> _Supplied material_:
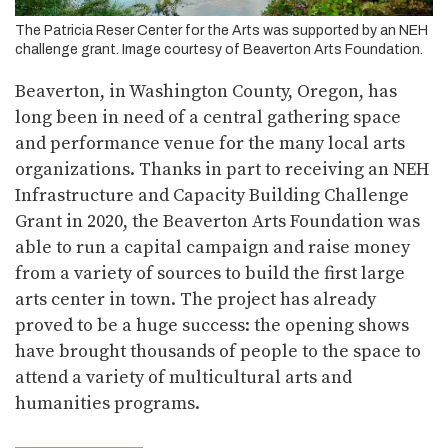
The Patricia Reser Center for the Arts was supported by an NEH
challenge grant. Image courtesy of Beaverton Arts Foundation.
Beaverton, in Washington County, Oregon, has
long been in need of a central gathering space
and performance venue for the many local arts
organizations. Thanks in part to receiving an NEH
Infrastructure and Capacity Building Challenge
Grant in 2020, the Beaverton Arts Foundation was
able to run a capital campaign and raise money
from a variety of sources to build the first large
arts center in town. The project has already
proved to be a huge success: the opening shows
have brought thousands of people to the space to
attend a variety of multicultural arts and
humanities programs.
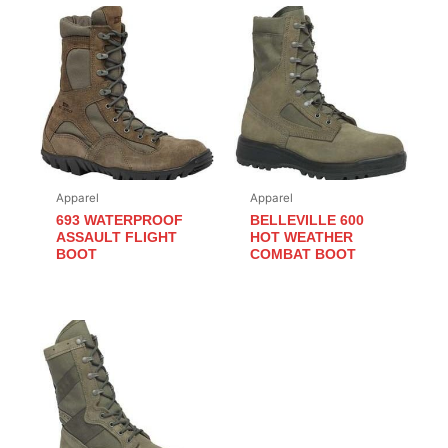
Apparel
Apparel
693 WATERPROOF
BELLEVILLE 600
ASSAULT FLIGHT
HOT WEATHER
BOOT
COMBAT BOOT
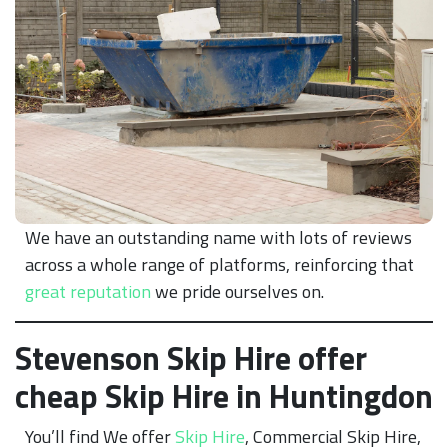
We have an outstanding name with lots of reviews
across a whole range of platforms, reinforcing that
great reputation
we pride ourselves on.
Stevenson Skip Hire offer
cheap Skip Hire in Huntingdon
You’ll find We offer
Skip Hire
, Commercial Skip Hire,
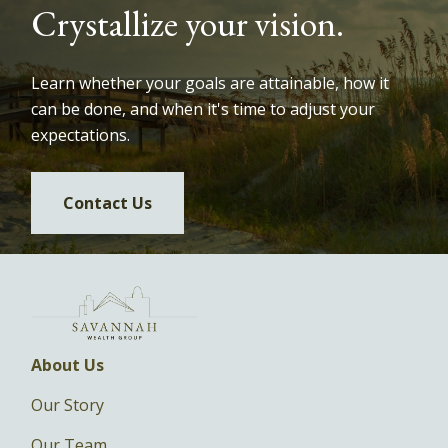
Crystallize your vision.
Learn whether your goals are attainable, how it
can be done, and when it's time to adjust your
expectations.
Contact Us
About Us
Our Story
Our Team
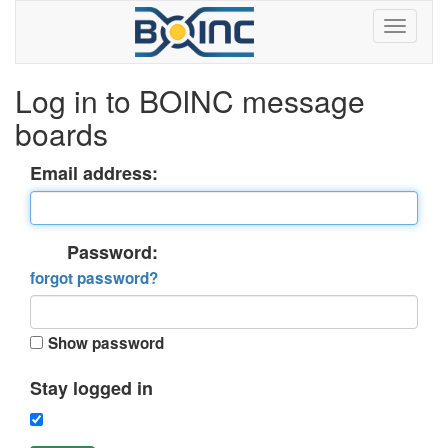
Log in to BOINC message
boards
Email address:
Password:
forgot password?
Show password
Stay logged in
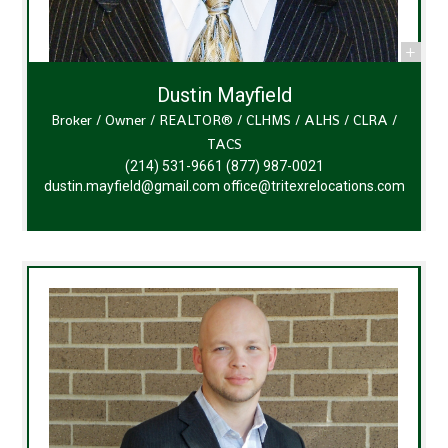
Dustin Mayfield
Broker / Owner / REALTOR® / CLHMS / ALHS / CLRA /
TACS
(214) 531-9661
(877) 987-0021
dustin.mayfield@gmail.com
office@tritexrelocations.com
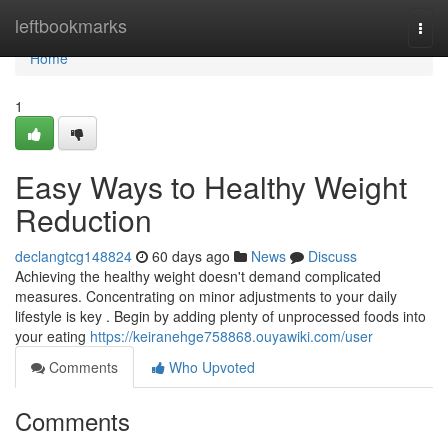
Home
leftbookmarks
Togg
navi
Home
1
Easy Ways to Healthy Weight
Reduction
declangtcg148824
60 days ago
News
Discuss
Achieving the healthy weight doesn't demand complicated
measures. Concentrating on minor adjustments to your daily
lifestyle is key . Begin by adding plenty of unprocessed foods into
your eating
https://keiranehge758868.ouyawiki.com/user
Comments
Who Upvoted
Comments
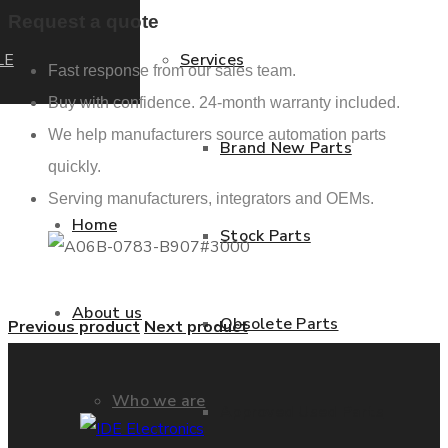
Request a quote
LE
Services
Fast response from our sales team.
Buy with confidence. 24-month warranty included.
We help manufacturers source automation parts
Brand New Parts
quickly.
Serving manufacturers, integrators and OEMs.
Home
Stock Parts
About us
Obsolete Parts
Previous product
Next product
Who we are
Approved Used Parts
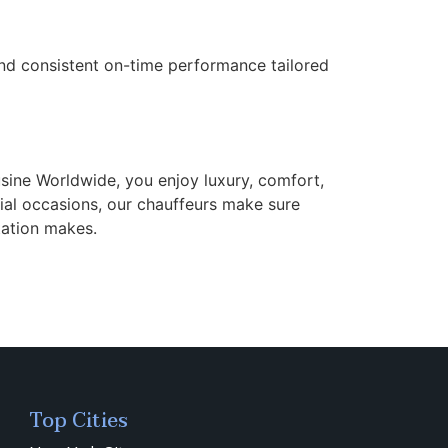
 and consistent on-time performance tailored
sine Worldwide, you enjoy luxury, comfort,
cial occasions, our chauffeurs make sure
tation makes.
Top Cities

> _Activity_:
Copy every line above that contains the word "space".

> _Solution for this exercise_:
long been in need of a central gathering space
have brought thousands of people to the space to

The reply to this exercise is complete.